São Paulo – Mardi prochain (18), à 9h30, le Palais du Planalto tiendra une réunion avec les chefs des pouvoirs judiciaire et législatif, les ministres, le ministère public, les gouverneurs, les entités représentant les maires et les parlementaires. La discussion portera sur les politiques de protection de l’environnement scolaire face aux épisodes d’attaques contre les écoles et aux menaces qui circulent encore sur les réseaux sociaux. Le président Luiz Inácio Lula da Silva a demandé la rencontre, comme son premier engagement après son retour de son voyage en Chine.

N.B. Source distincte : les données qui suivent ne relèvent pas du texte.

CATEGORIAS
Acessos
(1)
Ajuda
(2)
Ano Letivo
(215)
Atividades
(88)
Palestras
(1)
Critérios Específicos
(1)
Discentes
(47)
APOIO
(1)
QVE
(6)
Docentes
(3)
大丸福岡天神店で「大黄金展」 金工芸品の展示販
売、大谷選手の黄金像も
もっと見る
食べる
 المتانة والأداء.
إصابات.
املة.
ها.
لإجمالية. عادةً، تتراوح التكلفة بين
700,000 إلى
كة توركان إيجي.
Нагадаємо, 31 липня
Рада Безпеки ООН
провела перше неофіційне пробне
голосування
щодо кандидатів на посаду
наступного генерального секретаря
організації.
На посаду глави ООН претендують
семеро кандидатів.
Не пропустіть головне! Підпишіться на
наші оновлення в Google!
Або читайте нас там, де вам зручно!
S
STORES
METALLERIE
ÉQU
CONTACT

Les stratégies et politiques de lutte contre les discours de haine et l’extrémisme seront au centre des débats. Avec le décret n° 11 469/2023, le président a créé un groupe de travail interministériel, dans le cadre du ministère de l’Éducation, pour proposer des politiques de prévention et de lutte contre la violence à l’école. Le délai de livraison des résultats est de 90 jours.

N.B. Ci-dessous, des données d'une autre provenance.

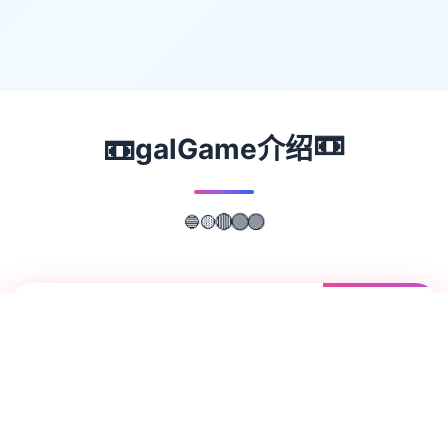
📼
📼
galGame介绍
🔵
🟡
🟣
🔴
🟢
📖
游戏故事
✨
体验家“罗恩”带领1只探险小队，调查常年风
暴肆虐的漩涡中心，结果探险船在风暴中解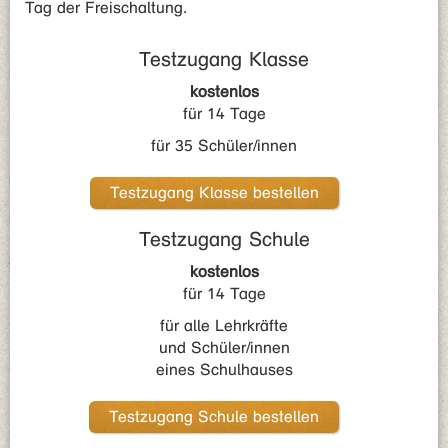
Tag der Freischaltung.
Testzugang Klasse
kostenlos
für 14 Tage
für 35 Schüler/innen
Testzugang Klasse bestellen
Testzugang Schule
kostenlos
für 14 Tage
für alle Lehrkräfte
und Schüler/innen
eines Schulhauses
Testzugang Schule bestellen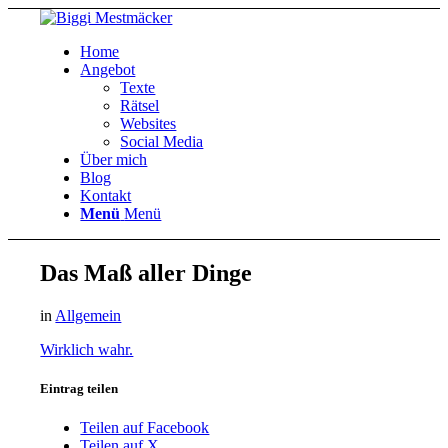
Home
Angebot
Texte
Rätsel
Websites
Social Media
Über mich
Blog
Kontakt
Menü
Menü
Das Maß aller Dinge
in
Allgemein
Wirklich wahr.
Eintrag teilen
Teilen auf Facebook
Teilen auf X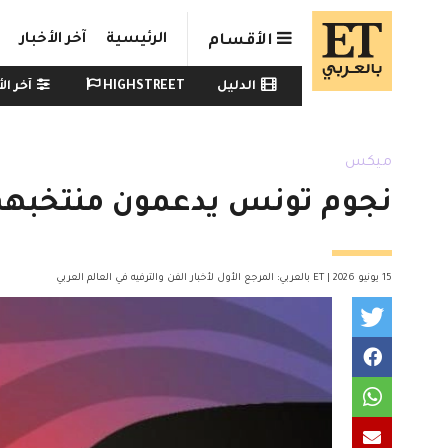
Skip to main conten
الرئيسية
آخر الأخبار
الأقسام
Watch menu
الدليل
HIGHSTREET
آخر الأ
ميكس
نجوم تونس يدعمون منتخبهم ال
15 يونيو 2026 | ET بالعربي: المرجع الأول لأخبار الفن والترفيه في العالم العربي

Lors de la réunion de mardi seront le vice-président de la République, Geraldo Alckmin, et les présidents du Congrès national, le sénateur Rodrigo Pacheco (PSD-MG), de la Chambre des députés, Arthur Lira (PP-AL), et le président de la Cour suprême fédérale, Rosa Weber. Outre les chefs des Trois Pouvoirs, le procureur général de la République, Augusto Aras, est également invité.
Le gouvernement ordonne aux réseaux de supprimer les contenus prônant la violence
Protocoles de menace
Ce ne sont pas seulement les mairies, les gouvernements des États et le ministère de l’Éducation qui ont établi des protocoles pour faire face aux menaces contre les écoles et les garderies. Les établissements d’enseignement eux-mêmes ont publié des avis aux parents pour éviter la panique et essayer de maintenir la normalité dans la routine scolaire, en plus d’établir des protocoles de sécurité contre d’éventuels actes de violence ou même fausses nouvelles.
Les initiatives des gouvernements, des autorités et des écoles interviennent après une semaine marquée par des rumeurs sur les réseaux sociaux, des tentatives ratées et des attentats sans victimes.
Face à ces menaces, la semaine dernière, le ministre de la Justice et de la Sécurité publique, Flávio Dino, a annoncé des règles de conduite pour les plateformes Internet pour lutter contre les menaces. Sont-ils:
- Suppression du contenu menaçant ;
- Retrait des profils suspects ;
- Obligation pour la plateforme de transmettre immédiatement les données permettant d’identifier l’utilisateur ou la connexion internet à la police ;
- Interdiction de nouveaux profils à partir d’adresses identifiées comme étant à risque pour les écoles, les élèves et les enseignants.
« Sur le bord, le bannissement »
Face à l’hésitation de certaines plateformes à se plier aux déterminations, Dino a durci son discours. Il a averti que ceux qui ne se conforment pas aux décisions peuvent voir leurs activités suspendues et être accusés et condamnés à une amende pouvant aller jusqu’à 12 millions de reais. « A la limite, atteindre le bannissement », a menacé le ministre.
Twitter a même refusé de supprimer les contenus menaçants, mais, interrogé par le gouvernement, a reculé. Le ministère de la Justice a estimé vendredi (15) que la plateforme avait supprimé plus de 400 messages avec du contenu sur la violence à l’école.
L’offensive de Dino contre les réseaux sociaux et le rendez-vous convoqué par Lula pour ce mardi cherchent des réponses d’urgence, parallèlement à la mission à moyen terme déterminée par le groupe interministériel créé par le gouvernement le 6. d’attentats et de violences dans les crèches et les écoles à travers le pays. Selon le décret présidentiel 11 469/2023, l’équipe doit développer des études et proposer des stratégies sur le sujet dans un délai pouvant aller jusqu’à 180 jours. La coordination du groupe est le ministère de l’Éducation.